Zwar hat Verkehrsminister Sven Morlok zur Aufteilung dieser Mehrkosten Verhandlungen mit der Bahn und mit der Stadt Leipzig angekündigt. Aber auch der Rechnungshof beziffert den Betrag, den Leipzig als Besteller zusätzlicher Leistungen eventuell mehr aufbringen müsste, auf nur etwa 15 Millionen Euro.

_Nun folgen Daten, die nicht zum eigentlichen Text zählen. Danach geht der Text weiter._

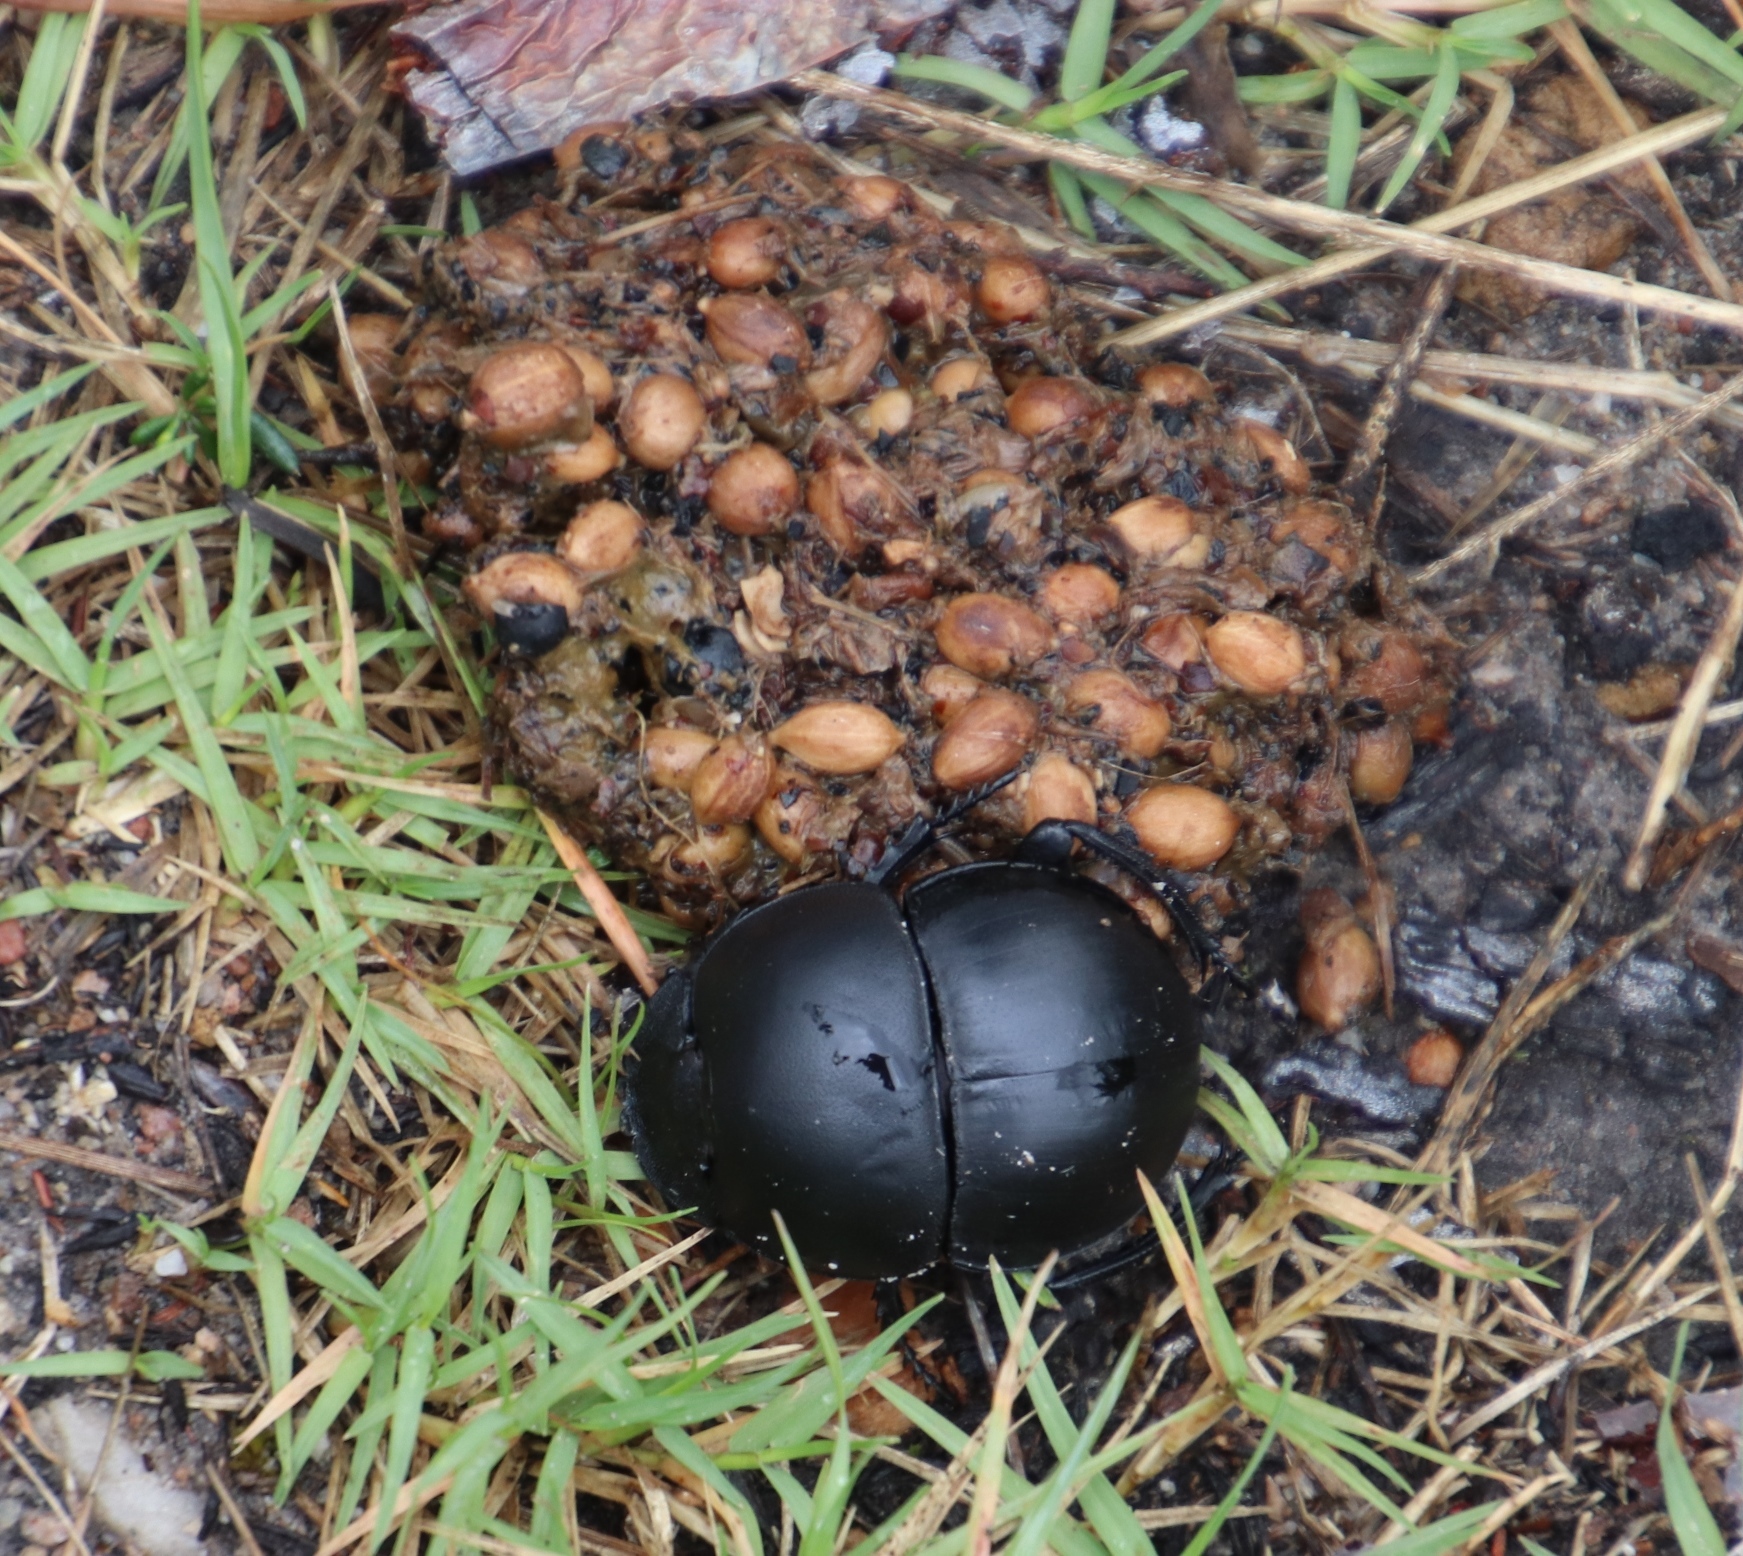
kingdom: Animalia
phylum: Chordata
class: Mammalia
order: Primates
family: Cercopithecidae
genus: Papio
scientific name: Papio ursinus
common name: Chacma baboon
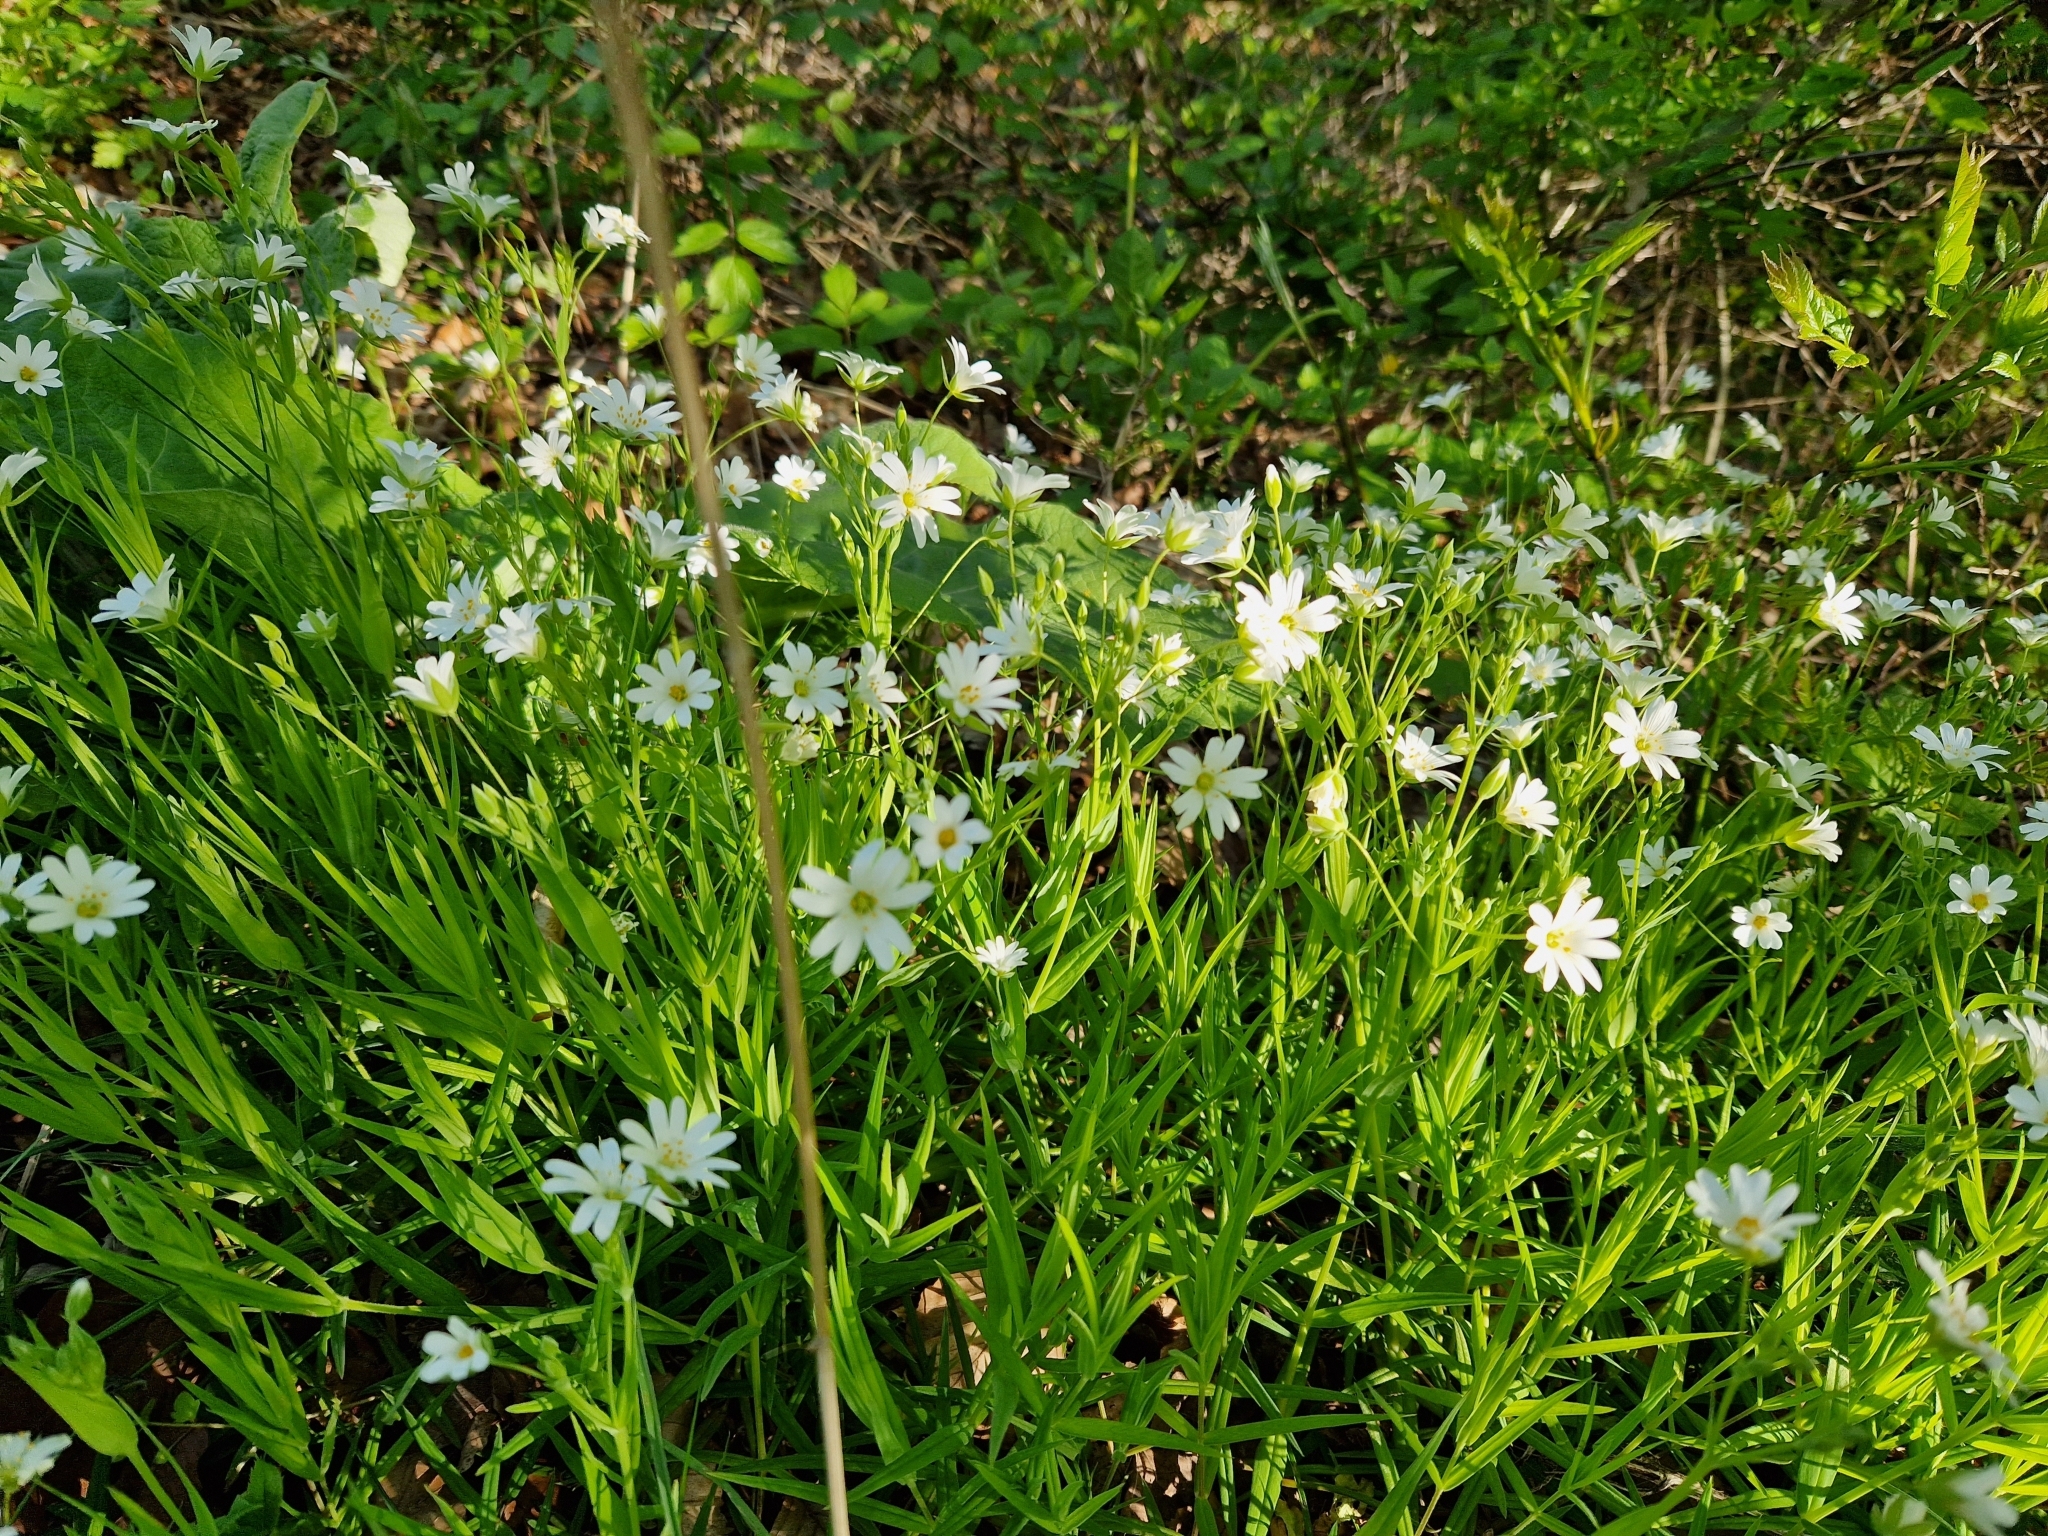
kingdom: Plantae
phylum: Tracheophyta
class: Magnoliopsida
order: Caryophyllales
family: Caryophyllaceae
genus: Rabelera
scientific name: Rabelera holostea
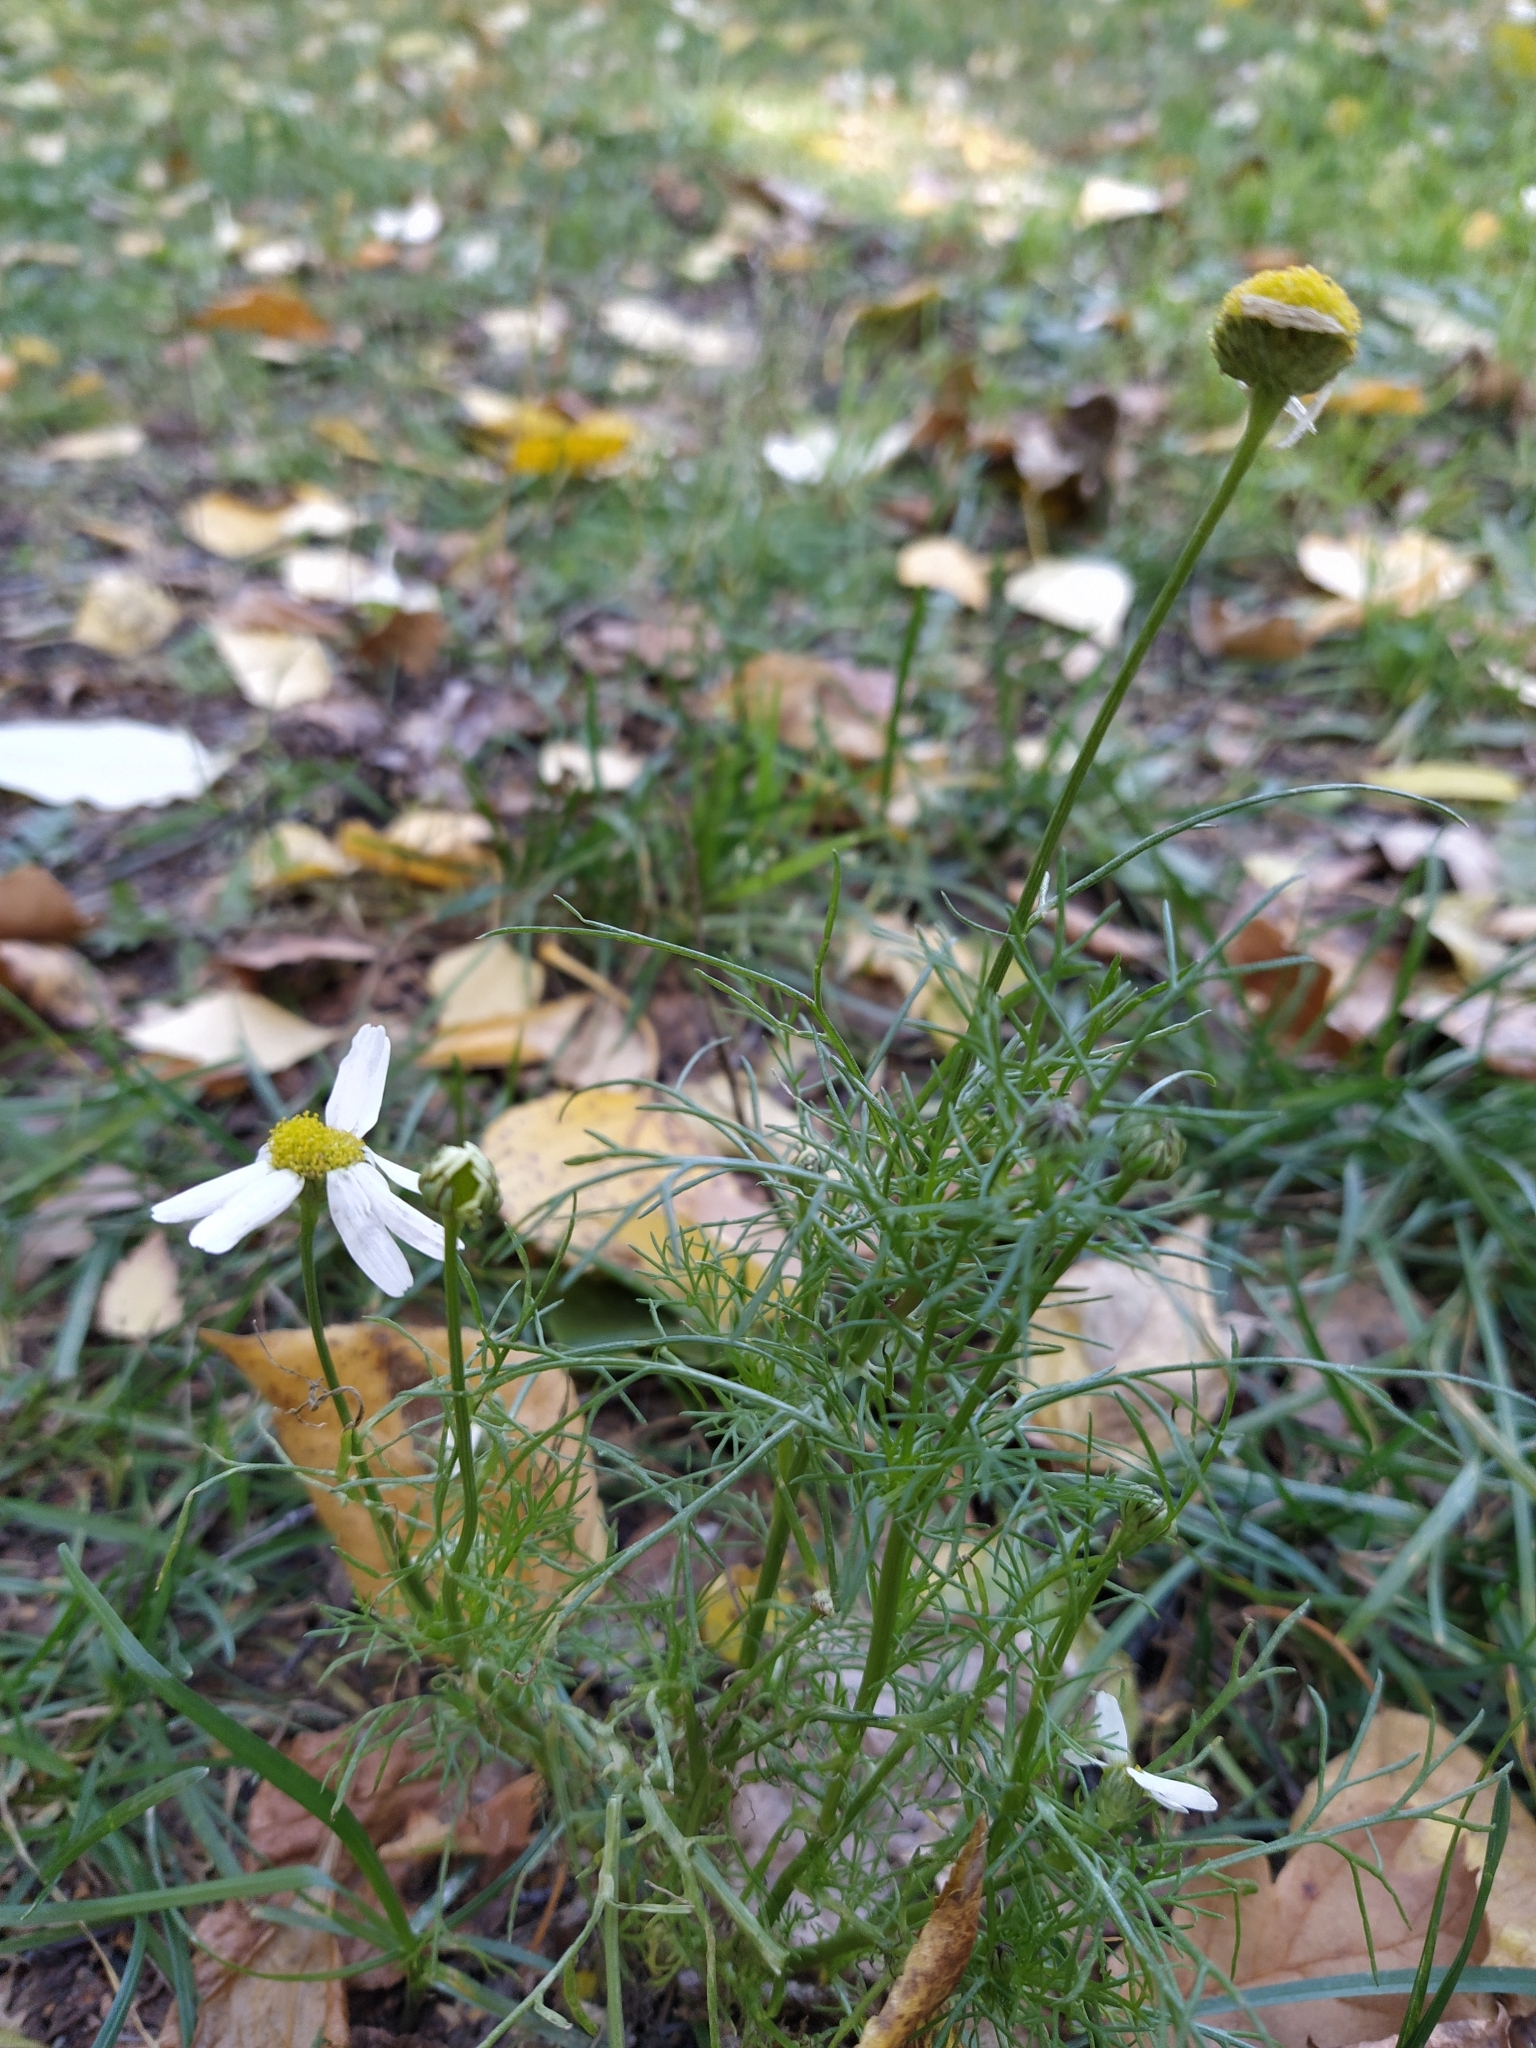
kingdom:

Verkehrsminister Sven Morlok hat die zusätzlichen Kosten für den City-Tunnel schon in Teilen durch massive Umverteilungen im ÖPNV-Etat seines Ministeriums abgefedert. Mit dem Ergebnis, dass für zahlreiche ÖPNV-Investitionen die Gelder drastisch zusammengestrichen wurden und allein die Nahverkehrs-Zweckverbände jeweils Einbußen von 10 Millionen Euro hinnehmen müssen - was zu Streichungen ganzer Bahnverbindungen in ganz Sachsen geführt hat.
"Es scheint in Sachsen die Regel zu sein, dass verkehrspolitische Vorzeigeprojekte in einem riesigen Fiasko enden", stellt Jähnigen fest. "Um die nötigen Mehrheiten für diesen Bau zu organisieren, hat man die Kosten und Risiken herunter gespielt. Dazu kamen weitere Risiken durch Zeitverzögerungen."
Insofern ist es ja ein hübsches Exempel für Baden-Württemberg und sein schöngerechnetes Projekt "Stuttgart 21". Auch dort hat die Bahn ihre Rechnung Knopf auf Kante genäht.